The CFPB has released a policy statement intended to explain the legal prohibition on abusive conduct in consumer financial markets. In 2010, in response to the financial crisis, Congress passed the Consumer Financial Protection Act, and created the prohibition on abusive conduct. This added a new term to a field of consumer protection that for many decades was already covered by the Federal Trade Commission.
The policy statement is flawed. If allowed to stand, it would detrimentally affect the consumer financial marketplace as we know it. The fact that one unelected official – the CFPB Director – can make such a sweeping change demonstrates the need for the CFPB to be more accountable to Congress, and thus to the electorate.
From the outset, the CFPB displays a lack of understanding of the consumer credit market:
The Bureau claims that lenders no longer have an incentive to ensure that a borrower had the ability to repay a debt. The CFPB provides no evidence to support such a statement. In fact, it cannot because it’s simply not true. Lenders have every incentive to ensure that their customers can repay the amounts they borrow, regardless of whether lenders securitize or not. Lenders do not make money when their borrowers do not repay their loans. Suggesting that securitization isolates lenders from default risk is false. The well-known history of increased repurchase demands from secondary market players during the 2010 financial crisis demonstrates that lenders are held accountable.
The CFPB claims that the financial crisis was caused by mortgage lenders profiting on loans that set people up to fail. This is revisionist history. In reality, the crisis was caused by the failure of ratings agencies to account for drops in housing prices. An unprecedented spike in unemployment also played a role, as people who lose their incomes are usually at elevated risk to default on financial obligations – a fact so obvious that it seems disingenuous at best that the CFPB suggests an alternate history.
While the CFPB does develop themes in an attempt to define acts or practices that they consider “abusive” such as: 1) materially interfering with consumers’ understanding of the terms and conditions of the transaction; 2) taking unreasonable advantage of the consumer; 3) a lack of understanding on consumers’ part; 4) inability of consumers to protect their interests; and 5) reasonable reliance by the consumer; due to their incorrect and inaccurate understandings, the CFPB says that the following could be considered abusive:
- Fine print and complex language;
- Form contracts;
- Pop-ups or drop-down boxes;
- Multiple click-throughs;
- If a consumer doesn’t benefit from a product or service;
- Complicated products;
- If an entity benefits from “increased market share, revenue, cost savings, profits, reputational benefits, and other operational benefits;”
- “Negative consumer outcomes;”
- A consumer having “unequal bargaining power;”
- Gaps in understanding, which are risks, which include default;
- A product or service the consumer complains about;
- Anything a consumer says is abusive;
- Risky transactions;
- If it takes too long to obtain the consumer financial product or service;
- Customer support taking too long;
- A consumer having to spend money;
- Servicing (when a customer cannot select the servicer), including credit reporting companies, debt collectors, and third-party loan servicers;
- Large companies; and
- Brokers who don’t have a fiduciary duty to the borrower.
The Bureau claims that abusiveness requires no showing of substantial injury to establish liability, so a business practice that causes no harm to consumers could still be determined by the Bureau to be abusive.
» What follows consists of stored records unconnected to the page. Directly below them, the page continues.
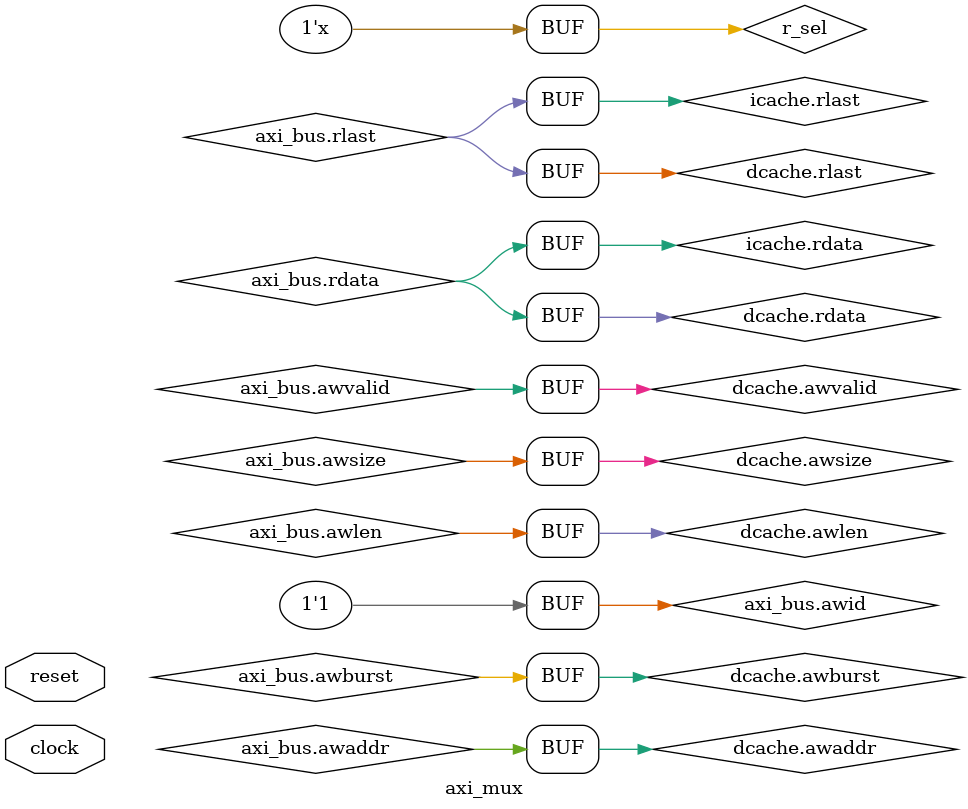
<source format=sv>
`include "def_axi.svh"

module axi_mux(
    input clock,
    input reset,

    axi.master                  axi_bus,
    axi.slave_no_id_read_only   icache,
    axi.slave_no_id             dcache
);

// pass-through aw {
assign axi_bus.awid     = 4'd1; // id=1 for dcache
assign axi_bus.awaddr   = dcache.awaddr;
assign axi_bus.awlen    = dcache.awlen;
assign axi_bus.awsize   = dcache.awsize;
assign axi_bus.awburst  = dcache.awburst;
assign axi_bus.awvalid  = dcache.awvalid;
assign dcache.awready   = axi_bus.awready;
// pass-through aw }

// pass-through w {
assign axi_bus.wdata    = dcache.wdata;
assign axi_bus.wstrb    = dcache.wstrb;
assign axi_bus.wlast    = dcache.wlast;
assign axi_bus.wvalid   = dcache.wvalid;
assign dcache.wready    = axi_bus.wready;
// pass-through aw }

// pass-through b {
assign dcache.bvalid    = axi_bus.bvalid;
assign dcache.bresp     = axi_bus.bresp;
assign axi_bus.bready   = dcache.bready;
// pass-through b }

// mux ar {
// we need to lock ar to avoid signals change during handshake
reg ar_sel_lock;
reg ar_sel_val;
wire ar_sel = ar_sel_lock ? ar_sel_val : (dcache.arvalid ? 1'b1 : 1'b0);
always_ff @(posedge clock) begin
    if (reset) begin
        ar_sel_lock <= 0;
        ar_sel_val  <= 0;
    end
    else begin
        if (axi_bus.arvalid) begin
            if (axi_bus.arready) begin
                ar_sel_lock <= 0;
            end
            else begin
                ar_sel_lock <= 1'b1;
                ar_sel_val  <= ar_sel;
            end
        end
    end
end
assign axi_bus.arid     = {3'd0,ar_sel};
assign axi_bus.araddr   = ar_sel ? dcache.araddr    : icache.araddr;
assign axi_bus.arlen    = ar_sel ? dcache.arlen     : icache.arlen;
assign axi_bus.arsize   = ar_sel ? dcache.arsize    : icache.arsize;
assign axi_bus.arburst  = ar_sel ? dcache.arburst   : icache.arburst;
assign axi_bus.arvalid  = ar_sel ? dcache.arvalid   : icache.arvalid;
assign icache.arready   = !ar_sel && axi_bus.arready;
assign dcache.arready   =  ar_sel && axi_bus.arready;
// mux ar }

// mux r based on rid {
wire r_sel = axi_bus.rid[0];
assign icache.rdata     = axi_bus.rdata;
assign icache.rresp     = axi_bus.rresp;
assign icache.rlast     = axi_bus.rlast;
assign icache.rvalid    = !r_sel && axi_bus.rvalid;
assign dcache.rdata     = axi_bus.rdata;
assign dcache.rresp     = axi_bus.rresp;
assign dcache.rlast     = axi_bus.rlast;
assign dcache.rvalid    = r_sel && axi_bus.rvalid;
assign axi_bus.rready   = r_sel ? dcache.rready : icache.rready;
// mux r based on rid }

endmodule

</source>
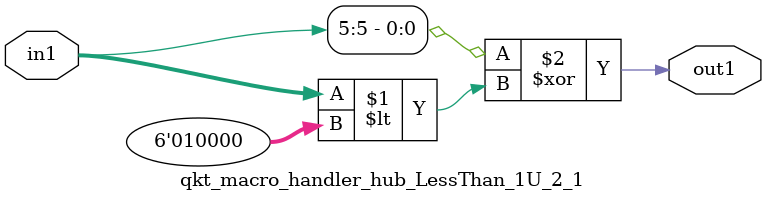
<source format=v>

`timescale 1ps / 1ps


module qkt_macro_handler_hub_LessThan_1U_2_1( in1, out1 );

    input [5:0] in1;
    output out1;

    
    // rtl_process:qkv_macro_handler_hub_LessThan_1U_11_1/qkv_macro_handler_hub_LessThan_1U_11_1_thread_1
    assign out1 = (in1[5] ^ in1 < 6'd16);

endmodule





</source>
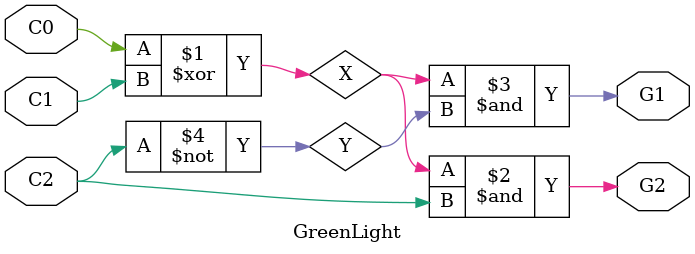
<source format=v>
`timescale 1ns / 1ps


module GreenLight(
    input C0,
    input C1,
    input C2,
    output G1,
    output G2
    );
    wire X,Y;
    xor XOR_1(X,C0,C1);
    and AND_1(G2,X,C2);
    not NOT_1(Y,C2);
    and AND_2(G1,X,Y); 
endmodule

</source>
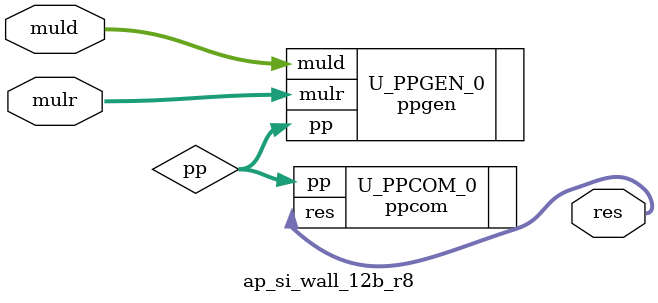
<source format=v>
module ap_si_wall_12b_r8 (
    input  signed [11:0] muld,
    input  signed [11:0] mulr,
    
    output signed [23:0] res
);

wire [143:0] pp;

ppgen #(
    .DW                             (  12                           ))
U_PPGEN_0(
    .muld                           ( muld                          ),
    .mulr                           ( mulr                          ),
    .pp                             ( pp                            )
);


ppcom U_PPCOM_0(
    .pp                             ( pp                            ),
    .res                            ( res                           )
);


endmodule

</source>
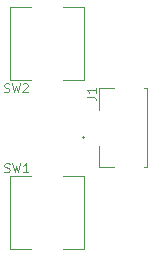
<source format=gbr>
%TF.GenerationSoftware,KiCad,Pcbnew,8.0.2*%
%TF.CreationDate,2025-05-18T13:53:18-07:00*%
%TF.ProjectId,PGS_Trigger_Board,5047535f-5472-4696-9767-65725f426f61,rev?*%
%TF.SameCoordinates,Original*%
%TF.FileFunction,Legend,Top*%
%TF.FilePolarity,Positive*%
%FSLAX46Y46*%
G04 Gerber Fmt 4.6, Leading zero omitted, Abs format (unit mm)*
G04 Created by KiCad (PCBNEW 8.0.2) date 2025-05-18 13:53:18*
%MOMM*%
%LPD*%
G01*
G04 APERTURE LIST*
%ADD10C,0.100000*%
%ADD11C,0.200000*%
G04 APERTURE END LIST*
D10*
X223790000Y-150376050D02*
X223897143Y-150411764D01*
X223897143Y-150411764D02*
X224075714Y-150411764D01*
X224075714Y-150411764D02*
X224147143Y-150376050D01*
X224147143Y-150376050D02*
X224182857Y-150340335D01*
X224182857Y-150340335D02*
X224218571Y-150268907D01*
X224218571Y-150268907D02*
X224218571Y-150197478D01*
X224218571Y-150197478D02*
X224182857Y-150126050D01*
X224182857Y-150126050D02*
X224147143Y-150090335D01*
X224147143Y-150090335D02*
X224075714Y-150054621D01*
X224075714Y-150054621D02*
X223932857Y-150018907D01*
X223932857Y-150018907D02*
X223861428Y-149983192D01*
X223861428Y-149983192D02*
X223825714Y-149947478D01*
X223825714Y-149947478D02*
X223790000Y-149876050D01*
X223790000Y-149876050D02*
X223790000Y-149804621D01*
X223790000Y-149804621D02*
X223825714Y-149733192D01*
X223825714Y-149733192D02*
X223861428Y-149697478D01*
X223861428Y-149697478D02*
X223932857Y-149661764D01*
X223932857Y-149661764D02*
X224111428Y-149661764D01*
X224111428Y-149661764D02*
X224218571Y-149697478D01*
X224468571Y-149661764D02*
X224647143Y-150411764D01*
X224647143Y-150411764D02*
X224790000Y-149876050D01*
X224790000Y-149876050D02*
X224932857Y-150411764D01*
X224932857Y-150411764D02*
X225111429Y-149661764D01*
X225361429Y-149733192D02*
X225397143Y-149697478D01*
X225397143Y-149697478D02*
X225468572Y-149661764D01*
X225468572Y-149661764D02*
X225647143Y-149661764D01*
X225647143Y-149661764D02*
X225718572Y-149697478D01*
X225718572Y-149697478D02*
X225754286Y-149733192D01*
X225754286Y-149733192D02*
X225790000Y-149804621D01*
X225790000Y-149804621D02*
X225790000Y-149876050D01*
X225790000Y-149876050D02*
X225754286Y-149983192D01*
X225754286Y-149983192D02*
X225325714Y-150411764D01*
X225325714Y-150411764D02*
X225790000Y-150411764D01*
X230781764Y-150789999D02*
X231317478Y-150789999D01*
X231317478Y-150789999D02*
X231424621Y-150825714D01*
X231424621Y-150825714D02*
X231496050Y-150897142D01*
X231496050Y-150897142D02*
X231531764Y-151004285D01*
X231531764Y-151004285D02*
X231531764Y-151075714D01*
X231531764Y-150039999D02*
X231531764Y-150468570D01*
X231531764Y-150254285D02*
X230781764Y-150254285D01*
X230781764Y-150254285D02*
X230888907Y-150325713D01*
X230888907Y-150325713D02*
X230960335Y-150397142D01*
X230960335Y-150397142D02*
X230996050Y-150468570D01*
X223810000Y-157146050D02*
X223917143Y-157181764D01*
X223917143Y-157181764D02*
X224095714Y-157181764D01*
X224095714Y-157181764D02*
X224167143Y-157146050D01*
X224167143Y-157146050D02*
X224202857Y-157110335D01*
X224202857Y-157110335D02*
X224238571Y-157038907D01*
X224238571Y-157038907D02*
X224238571Y-156967478D01*
X224238571Y-156967478D02*
X224202857Y-156896050D01*
X224202857Y-156896050D02*
X224167143Y-156860335D01*
X224167143Y-156860335D02*
X224095714Y-156824621D01*
X224095714Y-156824621D02*
X223952857Y-156788907D01*
X223952857Y-156788907D02*
X223881428Y-156753192D01*
X223881428Y-156753192D02*
X223845714Y-156717478D01*
X223845714Y-156717478D02*
X223810000Y-156646050D01*
X223810000Y-156646050D02*
X223810000Y-156574621D01*
X223810000Y-156574621D02*
X223845714Y-156503192D01*
X223845714Y-156503192D02*
X223881428Y-156467478D01*
X223881428Y-156467478D02*
X223952857Y-156431764D01*
X223952857Y-156431764D02*
X224131428Y-156431764D01*
X224131428Y-156431764D02*
X224238571Y-156467478D01*
X224488571Y-156431764D02*
X224667143Y-157181764D01*
X224667143Y-157181764D02*
X224810000Y-156646050D01*
X224810000Y-156646050D02*
X224952857Y-157181764D01*
X224952857Y-157181764D02*
X225131429Y-156431764D01*
X225810000Y-157181764D02*
X225381429Y-157181764D01*
X225595714Y-157181764D02*
X225595714Y-156431764D01*
X225595714Y-156431764D02*
X225524286Y-156538907D01*
X225524286Y-156538907D02*
X225452857Y-156610335D01*
X225452857Y-156610335D02*
X225381429Y-156646050D01*
%TO.C,SW2*%
X224315265Y-143165000D02*
X224315265Y-149365000D01*
X224315265Y-143165000D02*
X226065265Y-143163839D01*
X224315265Y-149365000D02*
X226065265Y-149363839D01*
X228765265Y-143166161D02*
X230515265Y-143165000D01*
X228765265Y-149366161D02*
X230515265Y-149365000D01*
X230515265Y-143165000D02*
X230515265Y-149365000D01*
D11*
%TO.C,J1*%
X230470000Y-154239999D02*
X230470000Y-154239999D01*
X230570000Y-154240000D02*
X230570000Y-154240000D01*
X230570000Y-154240000D02*
X230570000Y-154240000D01*
D10*
X231845000Y-150090000D02*
X231845000Y-150090000D01*
X231845000Y-150090000D02*
X231845000Y-150090000D01*
X231845000Y-150090000D02*
X231845000Y-151940000D01*
X231845000Y-150090000D02*
X233120000Y-150090000D01*
X231845000Y-151940000D02*
X231845000Y-150090000D01*
X231845000Y-151940000D02*
X231845000Y-151940000D01*
X231845000Y-154940000D02*
X231845000Y-154940000D01*
X231845000Y-154940000D02*
X231845000Y-156790000D01*
X231845000Y-156790000D02*
X231845000Y-154940000D01*
X231845000Y-156790000D02*
X231845000Y-156790000D01*
X231845000Y-156790000D02*
X231845000Y-156790000D01*
X231845000Y-156790000D02*
X233120000Y-156790000D01*
X233120000Y-150090000D02*
X231845000Y-150090000D01*
X233120000Y-150090000D02*
X233120000Y-150090000D01*
X233120000Y-156790000D02*
X231845000Y-156790000D01*
X233120000Y-156790000D02*
X233120000Y-156790000D01*
X235620000Y-150090000D02*
X235620000Y-150090000D01*
X235620000Y-150090000D02*
X235895000Y-150090000D01*
X235620000Y-156790000D02*
X235620000Y-156790000D01*
X235620000Y-156790000D02*
X235870000Y-156790000D01*
X235870000Y-156790000D02*
X235620000Y-156790000D01*
X235870000Y-156790000D02*
X235870000Y-156790000D01*
X235895000Y-150090000D02*
X235620000Y-150090000D01*
X235895000Y-150090000D02*
X235895000Y-150090000D01*
X235895000Y-150090000D02*
X235895000Y-150090000D01*
X235895000Y-150090000D02*
X235895000Y-156790000D01*
X235895000Y-156790000D02*
X235895000Y-150090000D01*
X235895000Y-156790000D02*
X235895000Y-156790000D01*
D11*
X230470000Y-154239999D02*
G75*
G02*
X230570000Y-154240000I50000J-1D01*
G01*
X230470000Y-154239999D02*
G75*
G02*
X230570000Y-154240000I50000J-1D01*
G01*
X230570000Y-154240000D02*
G75*
G02*
X230470000Y-154239999I-50000J0D01*
G01*
D10*
%TO.C,SW1*%
X224315265Y-163715000D02*
X224315265Y-157515000D01*
X226065265Y-157513839D02*
X224315265Y-157515000D01*
X226065265Y-163713839D02*
X224315265Y-163715000D01*
X230515265Y-157515000D02*
X228765265Y-157516161D01*
X230515265Y-163715000D02*
X228765265Y-163716161D01*
X230515265Y-163715000D02*
X230515265Y-157515000D01*
%TD*%
M02*

</source>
How is this consumer protection?
The Bureau also says that the Dodd-Frank Act does not require an investigative accounting of costs and benefits to make a finding, and claims it can just conduct a qualitative assessment to determine if it thinks a company took advantage of a consumer.
In addition, the Bureau, in its way of thinking, says it does not matter whether the business in question causes a consumer’s lack of understanding through untruthful statements or other actions or omissions. The fact that the consumer simply claims to not understand something is sufficient to be abusive. By this logic, a consumer who simply does not understand how food is packaged, is being abused when they purchase a can of peas. Moreover, it indicates that a lack of understanding can be caused by unrelated third parties and can exist even when there is no contractual relationship between the person and the entity accused of taking unreasonable advantage of the person’s lack of understanding. Furthermore, the statutory text of the prohibition does not require that the consumer’s lack of understanding be reasonable to demonstrate abusive conduct. Similarly, the prohibition does not require proof that some threshold number of people lacked understanding to establish that an act or practice was abusive. There may be a violation with respect to some consumers even if other consumers do not lack understanding. This absolute reliance on subjectivity essentially puts an impossible burden on industry to conduct business.
This policy statement, with its false foundations and wild potential consequences, will cause great concern for the consumer finance industry and should cause great concern for Congress, which has oversight of the CFPB. Creditors will certainly have a difficult time understanding how to maintain a business that avoids the pitfalls of the broad “abusive” standard. But as an example of the urgent need to reform the CFPB, this document is more than understandable.